Manche Bibelstellen klingen für moderne Leser seltsam, weil wir alte hebräische Ausdrücke durch die Brille unserer heutigen Vorstellungen lesen.
Ein Beispiel dafür ist der Ausdruck „die Füße bedecken“.
An mehreren Stellen im Alten Testament
wurde dies zu einem hebräischen Euphemismus,
der mit körperlicher Intimität,
Ruhehaltung oder dem Hinlegen in Verbindung stand.
In 1. Samuel 24,3 betritt Saul eine Höhle,
„um seine Füße zu bedecken“, was die meisten Gelehrten
als höflichen Ausdruck aus alter Zeit verstehen,
der sich auf das private Verrichten der Notdurft bezieht.
Dieses Verständnis hilft modernen Lesern,
Verwirrung zu vermeiden, wenn sie an anderer Stelle in der Schrift
auf ähnliche Formulierungen stoßen.
Das wird besonders wichtig in Ruth 3.
Nachdem Boas mit dem Essen fertig war und sich
neben den Getreidehaufen legte, näherte sich Ruth leise,
entblößte seine Füße und legte sich dort hin.
Für uns moderne Leser, die mit hebräischen Bräuchen nicht vertraut sind,
kann diese Szene leicht missverstanden oder übermäßig sexualisiert werden.
Aber die Geschichte selbst weist in eine andere Richtung.
Ruths Handlungen waren mutig, demütig
und tief verbunden mit dem Appell des Bundes
und der Erlösung, nicht mit Verführung.
Indem sie Boas’ Füße entblößte und sich dort hinlegte,
näherte sich Ruth ihm respektvoll
als potenzieller Erlöser.
Die Handlung symbolisierte eine Bitte um Schutz,
Beistand und die Verantwortung des Bundes.

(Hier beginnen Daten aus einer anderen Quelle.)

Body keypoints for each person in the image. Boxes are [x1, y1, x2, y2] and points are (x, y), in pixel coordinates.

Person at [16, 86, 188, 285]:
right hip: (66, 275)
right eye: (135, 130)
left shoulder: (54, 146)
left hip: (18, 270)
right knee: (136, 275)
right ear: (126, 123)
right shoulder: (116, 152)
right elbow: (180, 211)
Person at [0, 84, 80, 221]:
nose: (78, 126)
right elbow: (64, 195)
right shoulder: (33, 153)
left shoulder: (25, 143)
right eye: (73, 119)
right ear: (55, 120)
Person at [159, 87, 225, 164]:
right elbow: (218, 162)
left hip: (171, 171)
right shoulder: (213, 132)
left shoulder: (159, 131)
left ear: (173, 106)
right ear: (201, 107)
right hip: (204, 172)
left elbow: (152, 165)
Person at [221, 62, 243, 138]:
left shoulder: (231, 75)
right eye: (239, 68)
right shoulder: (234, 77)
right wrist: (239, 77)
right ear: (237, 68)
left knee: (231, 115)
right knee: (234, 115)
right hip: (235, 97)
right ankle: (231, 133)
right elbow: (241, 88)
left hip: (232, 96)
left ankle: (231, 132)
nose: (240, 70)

Das wird deutlicher, als Ruth später sagt:
„Breite deine Flügel über deine Magd aus,
denn du bist ein Erlöser.“
Das ist die Sprache des Bundes.
Boas selbst reagiert im gesamten Kapitel
ehrbar.
Er schützt Ruths Ruf,
spricht mit Integrität und strebt in Ruth 4
vor den Ältesten von Bethlehem öffentlich
auf die richtige Weise nach Erlösung.
Das Schöne an Ruth 3 ist kein versteckter Skandal.
Es ist die Treue zum Bund.
Und vielleicht erinnert uns das daran, wie wichtig kulturelles Verständnis beim Lesen der Schrift ist.
Ohne Kontext können moderne Leser der Bibel fälschlicherweise
Vorstellungen aufzwingen, die das ursprüngliche
Publikum niemals angenommen hätte.
Doch wenn man sie richtig versteht,
wird die Geschichte zutiefst schön.
Ruth, eine verletzliche Außenseiterin,
kommt in Demut und sucht Erlösung.
Boas reagiert nicht mit Ausbeutung,
sondern mit Ehre, Schutz und
Treue zum Bund.
Und durch diese Geschichte weist die Heilige Schrift
still auf Christus hin.
Denn letztendlich ist Jesus der wahre Erlöser,
der die Bedürftigen mit Gnade bedeckt,
Fremde willkommen heißt und treu
allen, die zu ihm kommen, Zuflucht gewährt.